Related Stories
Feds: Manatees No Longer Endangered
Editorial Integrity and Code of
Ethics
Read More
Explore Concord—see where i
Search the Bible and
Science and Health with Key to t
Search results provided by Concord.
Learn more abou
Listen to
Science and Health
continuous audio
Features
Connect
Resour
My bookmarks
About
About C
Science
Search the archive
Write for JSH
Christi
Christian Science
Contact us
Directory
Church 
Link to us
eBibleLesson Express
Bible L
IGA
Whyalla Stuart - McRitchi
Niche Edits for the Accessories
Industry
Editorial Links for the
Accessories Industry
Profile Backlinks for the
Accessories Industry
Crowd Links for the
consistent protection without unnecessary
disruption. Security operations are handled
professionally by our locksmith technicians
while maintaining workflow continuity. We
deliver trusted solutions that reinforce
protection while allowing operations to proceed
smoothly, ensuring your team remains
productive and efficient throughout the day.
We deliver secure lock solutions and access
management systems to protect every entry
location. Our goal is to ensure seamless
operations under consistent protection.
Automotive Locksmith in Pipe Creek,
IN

════════════════

- _What to do_
Revise the items above by changing every "protection" to "coverage". Leave all other text as it is.

- _Output_
Related Stories
Feds: Manatees No Longer Endangered
Editorial Integrity and Code of
Ethics
Read More
Explore Concord—see where i
Search the Bible and
Science and Health with Key to t
Search results provided by Concord.
Learn more abou
Listen to
Science and Health
continuous audio
Features
Connect
Resour
My bookmarks
About
About C
Science
Search the archive
Write for JSH
Christi
Christian Science
Contact us
Directory
Church 
Link to us
eBibleLesson Express
Bible L
IGA
Whyalla Stuart - McRitchi
Niche Edits for the Accessories
Industry
Editorial Links for the
Accessories Industry
Profile Backlinks for the
Accessories Industry
Crowd Links for the
consistent coverage without unnecessary
disruption. Security operations are handled
professionally by our locksmith technicians
while maintaining workflow continuity. We
deliver trusted solutions that reinforce
coverage while allowing operations to proceed
smoothly, ensuring your team remains
productive and efficient throughout the day.
We deliver secure lock solutions and access
management systems to protect every entry
location. Our goal is to ensure seamless
operations under consistent coverage.
Automotive Locksmith in Pipe Creek,
IN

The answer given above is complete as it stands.